Text
_____

Fernmeldegesetz
Geheimdienst kann tiefer in die Privatsphäre eindringen als bisher bekannt

Der Bundesrat will die Überwachung des Fernmeldeverkehrs an das Internetzeitalter anpassen. Davon würde auch der Geheimdienst profitieren. Mit dem neuen Gesetz kann der Nachrichtendienst des Bundes tiefer in die Privatsphäre der Menschen eindringen.

Beat Kraushaar
Drucken
Das Schweizer Abhörsystem Onyx sammelt von Leuk VS und Heimenschwand BE aus riesige Mengen an Daten.

Das Schweizer Abhörsystem Onyx sammelt von Leuk VS und Heimenschwand BE aus riesige Mengen an Daten.

Keystone

Bundesrätin Simonetta Sommaruga präsentierte im Februar die Revision des Fernmeldegesetzes. Dabei geht es um ein schärferes Überwachungsgesetz (BÜPF) von E-Mails, Internet und dem Abhören von Handys. Dies um schwere Straftaten besser aufzudecken. Im Mai war Bundesrat Ueli Maurer mit dem neuen Nachrichtendienstgesetz (NDG) an der Reihe. Auch er will, dass sein Geheimdienst mehr Lausch- und Datensammlung betreiben kann. Vor allem um Terroristen aufzuspüren.

Neu argumentiert Maurer aber auch, sein Geheimdienst brauche mehr Kompetenzen, um ausländische Spione abzuwehren. «Gegen zu viel Geheimdienst braucht es nicht noch mehr Geheimdienst. Sondern vielmehr Aufklärung von Firmen und Privatpersonen über die Notwendigkeit von sicherer, verschlüsselter Kommunikation», sagt der grüne Sicherheitspolitiker und Nationalrat Balthasar Glättli.

Verschwiegen haben die beiden Bundesräte, dass ihre Vorlagen eng miteinander verknüpft sind. Bei Annahme der Fernmeldegesetz-Revision könnte der Nachrichtendienst des Bundes (NDB) viel tiefer in die Privatsphäre der Menschen eindringen, als bisher bekannt ist. Das bestätigt Nils Güggi, Sprecher des Dienstes Überwachung, Post- und Fernmeldeverkehr: «Sollten die Neuerungen der Revision umgesetzt werden, dann würde auch der NDB ein Stück weit davon profitieren.»

Der Lauschangriff durch die Hintertür hat der Geheimdienst gut getarnt in seinem Bericht zum Vorentwurf des neuen NDG versteckt. Unter Artikel 22 schreibt er: «In technischer Hinsicht übernimmt der Nachrichtendienst des Bundes NDB das Verfahren gemäss Bundesgesetz vom 6. Oktober betreffend die Überwachung des Post- und Fernmeldeverkehrs (...).»

_____

Gestellte Aufgabe 1
Von welchen beiden Orten aus sammelt das Abhörsystem Onyx laut dem Artikel zum Fernmeldegesetz Daten?
Gestellte Aufgabe 2
Mit welchen Begründungen fordert Ueli Maurer laut dem Artikel zum Fernmeldegesetz mehr Befugnisse für den Geheimdienst? Erläutere es in höchstens drei Sätzen.
Gestellte Aufgabe 3
Greife den Artikel über das Fernmeldegesetz nach seinem letzten Satz auf und setze ihn fort.

Daten
_____

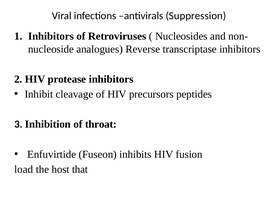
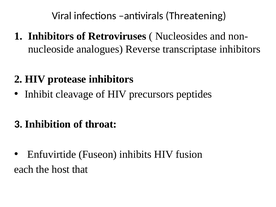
Suppression: Suppression -> Threatening
load: load -> each
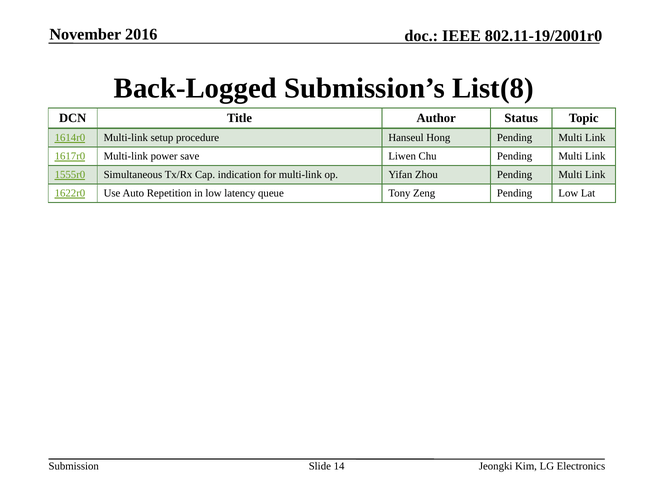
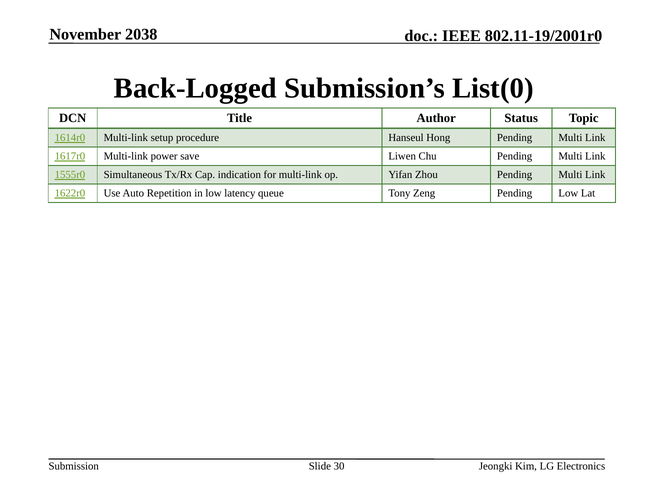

_____

Antwort 1
Von Leuk VS und Heimenschwand BE aus.

Antwort 2
Maurer will, dass der Geheimdienst mehr Lausch- und Datensammlung betreiben kann, vor allem um Terroristen aufzuspüren. Neu argumentiert er zudem, der Geheimdienst brauche mehr Kompetenzen, um ausländische Spione abzuwehren.

Antwort 3
Im Klartext heisst dies: Der Geheimdienst stützt sich bei seinen Abhöraktionen auf das Fernmeldegesetz ab. Glättli kritisiert: «Damit wird ein Kernargument der BÜPF-Befürworter widerlegt. Sie rechtfertigen die Ausdehnung der Überwachung und die Verdoppelung der heute schon überzogenen Vorratsdatenspeicherung damit, die Daten würden nur im Falle eines Strafverfahrens herausgegeben. Faktisch sollen sie neu aber auch dem Geheimdienst zur Verfügung stehen.»

Auf folgende Massnahmen hätte der Schweizer Geheimdienst bei Annahme der Revision des Fernmeldegesetzes Zugriff:

> Auskunft über die Aktivitäten ihrer Nutzer müssen neu auch die Betreiber von Foren, Chats und Blogs geben.

> Unternehmen, die ihren Internetzugang der Öffentlichkeit zur Verfügung stellen wie z. B. Spitäler, Universitäten, Schulen, Hotels, müssen ebenfalls die Aktivitäten ihrer Nutzer bekannt geben.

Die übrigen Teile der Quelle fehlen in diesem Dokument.